▶ EXERCISE PROMPT
Please reproduce the part of the Leifke case summary starting with "The opposing counsel" and going on through "the leverage lives.".

Summary
Case Summary: In re: Marriage of Leifke - A spouse's failure to seek employment may justify reducing maintenance but not terminating it when they can never realistically bridge the gap between minimum-wage earnings and a marital lifestyle built on $1.9 million in annual income. The Third District's reversal in Leifke exposes a costly strategic blunder common in high-net-worth divorce litigation—filing for termination instead of pursuing a precise reduction with imputed income—and underscores that digital forensics, cross-jurisdictional wage analysis, and relocation tracking are now essential tools for both sides.
The opposing counsel in your maintenance modification case just lost their best argument—and they don't even know it yet. The Third District's ruling in In re: Marriage of Leifke quietly dismantled one of the most overused strategies in high-net-worth divorce litigation: the claim that a recipient spouse's failure to find work is a golden ticket to terminate indefinite maintenance. It's not. And if your lawyer told you otherwise, you need a new lawyer.
The Setup: A German Divorce, an Illinois Battleground, and $1.9 Million in Income
Here's the architecture of this case, and pay attention—because the structural details are where the leverage lives.
Eckhard and Mai Leifke divorced through German courts after an approximately 11-year marriage. The German appellate court, in 2019, awarded Mai indefinite maintenance of roughly $4,003.82 per month. The court's finding was surgical: Mai had no college degree, no meaningful marketable skills, and was employable only at minimum wage. Even with "considerable efforts," she could never maintain the marital standard of living. That word—never—became the load-bearing wall of this entire dispute.
Eckhard registered the German judgment in Du Page County and filed to terminate or reduce. His income had ballooned from approximately $389,000 in 2017 to over $1.9 million in 2020. He'd paid over $531,000 in cumulative maintenance. Mai, meanwhile, had relocated to California—where minimum wage had nearly doubled to $15.50/hour—and had made essentially zero effort to find employment since the 2019 order.

▶ GIVEN INFORMATION

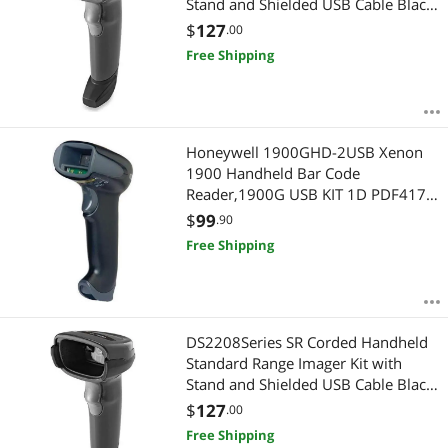
Stand and Shielded USB Cable Black
DS2208SR7U2100SGW
$
127
.00
Free Shipping
Honeywell 1900GHD-2USB Xenon
1900 Handheld Bar Code
Reader,1900G USB KIT 1D PDF417
2D HD Focus W/USB TYPEA 3M
$
99
.90
STRGHT CBL BLK
Free Shipping
DS2208Series SR Corded Handheld
Standard Range Imager Kit with
Stand and Shielded USB Cable Black
DS2208SR7U2100SGW
$
127
.00
Free Shipping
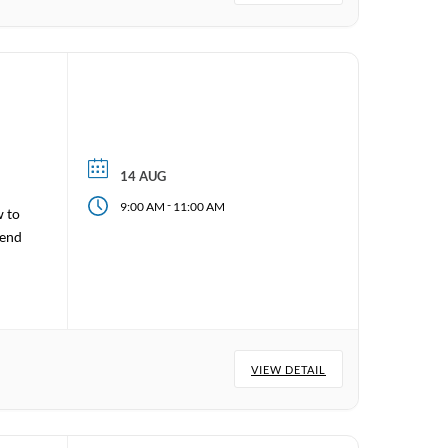
14 AUG
-
9:00 AM
11:00 AM
w to
tend
VIEW DETAIL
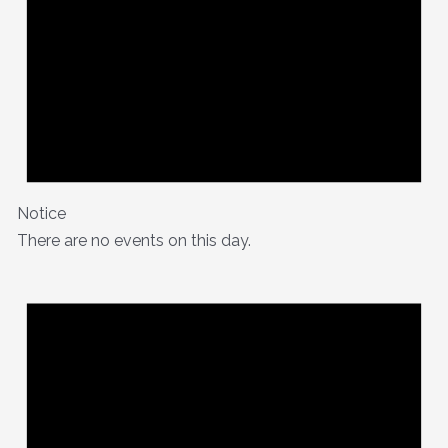
Notice
There are no events on this day.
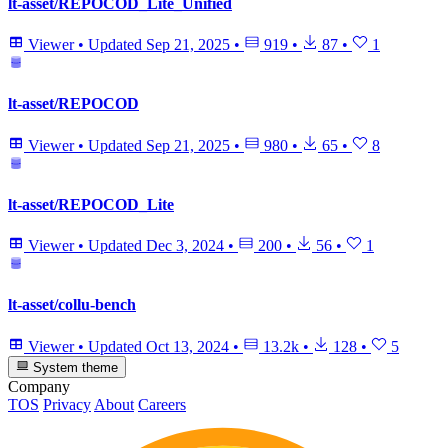
lt-asset/REPOCOD_Lite_Unified
Viewer
•
Updated
Sep 21, 2025
•
919
•
87
•
1
lt-asset/REPOCOD
Viewer
•
Updated
Sep 21, 2025
•
980
•
65
•
8
lt-asset/REPOCOD_Lite
Viewer
•
Updated
Dec 3, 2024
•
200
•
56
•
1
lt-asset/collu-bench
Viewer
•
Updated
Oct 13, 2024
•
13.2k
•
128
•
5
System theme
Company
TOS
Privacy
About
Careers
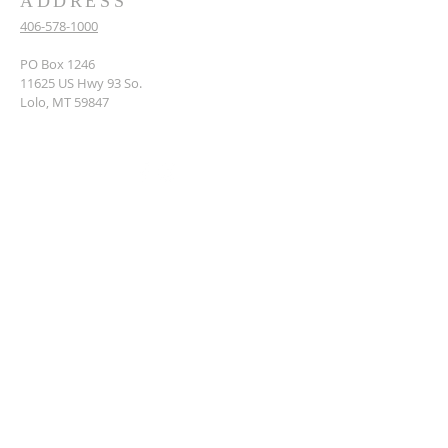
ADDRESS
406-578-1000
PO Box 1246
11625 US Hwy 93 So.
Lolo, MT 59847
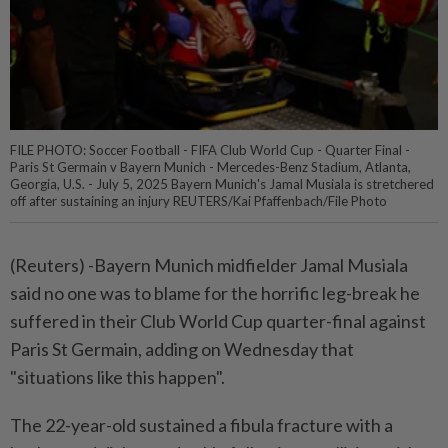
FILE PHOTO: Soccer Football - FIFA Club World Cup - Quarter Final -
Paris St Germain v Bayern Munich - Mercedes-Benz Stadium, Atlanta,
Georgia, U.S. - July 5, 2025 Bayern Munich's Jamal Musiala is stretchered
off after sustaining an injury REUTERS/Kai Pfaffenbach/File Photo
(Reuters) -Bayern Munich midfielder Jamal Musiala
said no one was to blame for the horrific leg-break he
suffered in their Club World Cup quarter-final against
Paris St Germain, adding on Wednesday that
"situations like this happen".
The 22-year-old sustained a fibula fracture with a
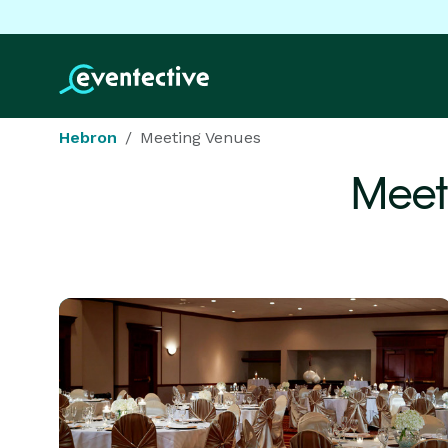
Hebron
Meeting Venues
Meet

▶ REPLY TO THE EXERCISE
The opposing counsel in your maintenance modification case just lost their best argument—and they don't even know it yet. The Third District's ruling in In re: Marriage of Leifke quietly dismantled one of the most overused strategies in high-net-worth divorce litigation: the claim that a recipient spouse's failure to find work is a golden ticket to terminate indefinite maintenance. It's not. And if your lawyer told you otherwise, you need a new lawyer.
The Setup: A German Divorce, an Illinois Battleground, and $1.9 Million in Income
Here's the architecture of this case, and pay attention—because the structural details are where the leverage lives.